En este sentido no parece casual la genealogía etimológica que identifica Narciso como raíz de narcosis (Gubern, 2000:45). Pasividad, descentramiento, externalización y autonegación se perfilan como los caracteres del individuo espectacular como espejo de su yo mediático. El espectáculo, en tanto que seducción, se revela aquí como una forma de poder: la seducción, como ha señalado González Requena (1995), es la exhibición de la capacidad de satisfacer un deseo y, al mismo tiempo, la promoción de ese deseo. El espectáculo es, pues, una tecnología del sujeto por la vía de la sustitución experiencial (simulacro) y una tecnología del poder por la vía de la seducción fascinadora: el poder sobre la mirada del otro, cuando ese otro se construye sobre su mirada, es un poder con ambición totalizadora.

» **Datos aportados**:
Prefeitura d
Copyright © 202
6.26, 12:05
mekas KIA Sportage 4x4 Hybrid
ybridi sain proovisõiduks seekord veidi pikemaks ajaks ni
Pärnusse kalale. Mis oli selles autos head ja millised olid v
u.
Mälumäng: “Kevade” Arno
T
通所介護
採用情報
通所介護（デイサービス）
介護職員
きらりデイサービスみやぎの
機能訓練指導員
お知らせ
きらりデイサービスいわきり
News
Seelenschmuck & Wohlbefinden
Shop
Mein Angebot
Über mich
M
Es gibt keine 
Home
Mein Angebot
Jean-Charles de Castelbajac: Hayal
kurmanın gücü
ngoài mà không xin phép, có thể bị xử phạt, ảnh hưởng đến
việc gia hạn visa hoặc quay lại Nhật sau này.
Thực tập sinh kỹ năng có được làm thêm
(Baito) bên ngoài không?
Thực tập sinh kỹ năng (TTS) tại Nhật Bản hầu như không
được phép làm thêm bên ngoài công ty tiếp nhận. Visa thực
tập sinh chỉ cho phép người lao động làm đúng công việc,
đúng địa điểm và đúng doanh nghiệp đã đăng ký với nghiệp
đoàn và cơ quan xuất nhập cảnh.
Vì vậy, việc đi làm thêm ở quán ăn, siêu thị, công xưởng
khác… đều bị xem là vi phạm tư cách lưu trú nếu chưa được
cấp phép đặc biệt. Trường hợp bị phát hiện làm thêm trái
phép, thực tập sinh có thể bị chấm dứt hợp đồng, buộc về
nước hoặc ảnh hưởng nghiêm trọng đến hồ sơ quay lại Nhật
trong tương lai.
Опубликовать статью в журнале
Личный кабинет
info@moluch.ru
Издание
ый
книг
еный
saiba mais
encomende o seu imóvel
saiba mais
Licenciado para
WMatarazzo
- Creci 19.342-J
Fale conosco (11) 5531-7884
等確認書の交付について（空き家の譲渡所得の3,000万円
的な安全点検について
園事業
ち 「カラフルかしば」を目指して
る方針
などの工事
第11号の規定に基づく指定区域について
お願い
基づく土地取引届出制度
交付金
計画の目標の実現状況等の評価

» **Ejercicios propuestos**:
**A.** En el fragmento sobre el espectáculo, toma el pasaje que empieza con las palabras "En este sentido" y termina con "con ambición totalizadora.", y cópialo cambiando "seducción" por "atracción".
**B.** Según el fragmento sobre el espectáculo, ¿qué rasgos se perfilan como los caracteres del individuo espectacular? Nómbralos todos.
**C.** Contesta estas preguntas sobre el fragmento del espectáculo:
(i) ¿Con qué palabra vincula la genealogía etimológica el nombre de Narciso?
(ii) Según González Requena, ¿qué es la seducción?
(iii) ¿Por qué vía es el espectáculo una tecnología del sujeto?
Responde basándote solo en el fragmento, no en el listado.

» **Respuestas**:
**A.**
En este sentido no parece casual la genealogía etimológica que identifica Narciso como raíz de narcosis (Gubern, 2000:45). Pasividad, descentramiento, externalización y autonegación se perfilan como los caracteres del individuo espectacular como espejo de su yo mediático. El espectáculo, en tanto que atracción, se revela aquí como una forma de poder: la atracción, como ha señalado González Requena (1995), es la exhibición de la capacidad de satisfacer un deseo y, al mismo tiempo, la promoción de ese deseo. El espectáculo es, pues, una tecnología del sujeto por la vía de la sustitución experiencial (simulacro) y una tecnología del poder por la vía de la atracción fascinadora: el poder sobre la mirada del otro, cuando ese otro se construye sobre su mirada, es un poder con ambición totalizadora.

**B.** Pasividad, descentramiento, externalización y autonegación.

**C.**
(i) Con narcosis.
(ii) La exhibición de la capacidad de satisfacer un deseo y, al mismo tiempo, la promoción de ese deseo.
(iii) Por la vía de la sustitución experiencial (simulacro).